There's still work to be done between schools and Māori families to strengthen the relationship between the two, according to a report by the Office of the Auditor-General.
The report is significant given the strength of that relationship is what will help lift Māori student achievement, according to Government.
Schools need to head back to the drawing board, according to former principal, MP Kelvin Davis.
“It's the little things such as shaking a person's hand, smiling, talking to families and inviting them into the staff room for a cup of tea. Those sorts of things,” says Davis.
According to the figures, 60% of families believe they have a good relationship with their schools. However, 90% of schools believe the same. A stark difference of 30%.

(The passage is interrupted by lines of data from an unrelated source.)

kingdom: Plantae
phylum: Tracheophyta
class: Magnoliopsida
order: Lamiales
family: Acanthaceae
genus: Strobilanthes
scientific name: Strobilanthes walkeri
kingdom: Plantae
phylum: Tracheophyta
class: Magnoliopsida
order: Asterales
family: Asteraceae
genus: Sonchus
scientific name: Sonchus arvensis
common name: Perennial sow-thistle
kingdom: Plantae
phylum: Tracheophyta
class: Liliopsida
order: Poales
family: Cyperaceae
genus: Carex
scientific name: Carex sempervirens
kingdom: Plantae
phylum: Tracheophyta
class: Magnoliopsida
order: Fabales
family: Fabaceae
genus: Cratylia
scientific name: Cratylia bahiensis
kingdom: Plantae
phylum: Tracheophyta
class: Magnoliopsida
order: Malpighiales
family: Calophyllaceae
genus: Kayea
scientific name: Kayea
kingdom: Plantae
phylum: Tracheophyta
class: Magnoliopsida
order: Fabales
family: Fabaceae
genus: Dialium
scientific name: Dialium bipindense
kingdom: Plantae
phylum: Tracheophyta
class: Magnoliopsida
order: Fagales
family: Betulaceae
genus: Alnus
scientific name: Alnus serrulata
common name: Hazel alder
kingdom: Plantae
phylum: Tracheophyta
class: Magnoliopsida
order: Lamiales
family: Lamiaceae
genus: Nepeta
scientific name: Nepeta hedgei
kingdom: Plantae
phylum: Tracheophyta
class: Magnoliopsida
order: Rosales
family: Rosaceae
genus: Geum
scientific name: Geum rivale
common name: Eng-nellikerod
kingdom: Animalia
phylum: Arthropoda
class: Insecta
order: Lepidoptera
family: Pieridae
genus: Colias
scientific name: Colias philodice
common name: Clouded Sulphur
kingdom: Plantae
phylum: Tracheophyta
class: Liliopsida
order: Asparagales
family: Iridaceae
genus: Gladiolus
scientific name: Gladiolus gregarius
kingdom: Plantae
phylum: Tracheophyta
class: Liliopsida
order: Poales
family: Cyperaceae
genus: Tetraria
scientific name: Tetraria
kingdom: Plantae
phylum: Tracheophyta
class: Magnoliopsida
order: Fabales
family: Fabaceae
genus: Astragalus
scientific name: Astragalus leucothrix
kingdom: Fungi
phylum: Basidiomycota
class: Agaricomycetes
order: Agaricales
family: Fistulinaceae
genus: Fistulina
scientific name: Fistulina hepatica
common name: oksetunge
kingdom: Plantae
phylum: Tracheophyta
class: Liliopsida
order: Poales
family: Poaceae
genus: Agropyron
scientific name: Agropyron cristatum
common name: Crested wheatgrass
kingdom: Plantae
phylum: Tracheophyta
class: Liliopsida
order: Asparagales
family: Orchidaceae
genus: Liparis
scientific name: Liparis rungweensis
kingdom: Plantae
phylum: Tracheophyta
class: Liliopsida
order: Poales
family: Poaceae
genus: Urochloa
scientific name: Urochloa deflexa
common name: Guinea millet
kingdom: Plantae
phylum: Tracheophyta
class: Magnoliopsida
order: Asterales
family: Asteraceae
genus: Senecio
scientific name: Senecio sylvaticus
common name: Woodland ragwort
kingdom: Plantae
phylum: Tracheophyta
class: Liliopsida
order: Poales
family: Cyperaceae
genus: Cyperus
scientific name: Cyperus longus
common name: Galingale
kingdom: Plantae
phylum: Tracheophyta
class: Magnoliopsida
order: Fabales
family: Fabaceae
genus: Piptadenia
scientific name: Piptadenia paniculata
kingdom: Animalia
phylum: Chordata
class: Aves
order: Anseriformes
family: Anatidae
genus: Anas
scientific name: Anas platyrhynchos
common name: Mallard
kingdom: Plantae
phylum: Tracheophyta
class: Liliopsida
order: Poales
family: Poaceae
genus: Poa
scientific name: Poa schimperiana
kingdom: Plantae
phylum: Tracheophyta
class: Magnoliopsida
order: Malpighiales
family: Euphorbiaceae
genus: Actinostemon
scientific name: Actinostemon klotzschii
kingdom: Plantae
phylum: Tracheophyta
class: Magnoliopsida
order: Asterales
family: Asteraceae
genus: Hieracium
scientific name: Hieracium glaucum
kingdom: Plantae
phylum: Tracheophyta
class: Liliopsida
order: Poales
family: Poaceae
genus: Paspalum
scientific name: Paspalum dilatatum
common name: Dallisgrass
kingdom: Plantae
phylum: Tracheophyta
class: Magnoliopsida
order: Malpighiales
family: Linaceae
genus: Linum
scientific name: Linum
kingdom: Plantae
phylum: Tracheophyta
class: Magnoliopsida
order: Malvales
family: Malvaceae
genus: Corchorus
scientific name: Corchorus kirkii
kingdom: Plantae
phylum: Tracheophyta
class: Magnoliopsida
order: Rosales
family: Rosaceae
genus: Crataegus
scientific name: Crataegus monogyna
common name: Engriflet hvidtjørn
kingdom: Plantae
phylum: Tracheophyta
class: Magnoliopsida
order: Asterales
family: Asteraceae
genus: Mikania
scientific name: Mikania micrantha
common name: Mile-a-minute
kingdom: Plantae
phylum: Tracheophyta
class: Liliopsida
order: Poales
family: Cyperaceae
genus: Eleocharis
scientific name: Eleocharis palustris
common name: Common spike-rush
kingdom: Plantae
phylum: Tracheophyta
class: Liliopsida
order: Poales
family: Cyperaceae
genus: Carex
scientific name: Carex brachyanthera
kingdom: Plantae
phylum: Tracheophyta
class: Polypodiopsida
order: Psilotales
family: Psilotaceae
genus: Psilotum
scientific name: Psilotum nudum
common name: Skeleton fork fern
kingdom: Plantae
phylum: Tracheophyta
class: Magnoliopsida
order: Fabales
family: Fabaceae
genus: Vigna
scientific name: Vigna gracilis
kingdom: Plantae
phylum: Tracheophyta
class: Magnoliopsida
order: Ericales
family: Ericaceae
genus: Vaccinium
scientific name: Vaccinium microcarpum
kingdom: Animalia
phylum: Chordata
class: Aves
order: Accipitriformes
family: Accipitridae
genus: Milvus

The Office of the Auditor-General is cautioning schools not to become complacent. But the Minister says the fault doesn't lie with the schools.
Hekia Parata says, “They've told me that, despite their efforts, family engagement is proving difficult. So I'm calling on families, sub-tribes and tribes, to engage with schools.”
According to the report, a number of schools do not have policy on how to strengthen their relationship with Māori families.
50% say yes, they do have such a policy. While 44% say no.
Pita Paraone says, “If they don't want to create such a policy then we are wasting our time discussing this issue.”
The Māori students were asked whether they thought their teacher valued their Māori heritage. 70% said yes, 30% said no.
Davis says, “That sounds about right. Most of our teachers are non-Māori, many of them have no knowledge of things Māori and therefore aren't interested.”
Parata says, “In terms of Māori students, this is New Zealand, they should know who these kids are, where they come from, and what sort of culture they have.”
The next step for the Office of the Auditor-General is to look into the resources allocated to the education sector and whether it's benefiting Māori.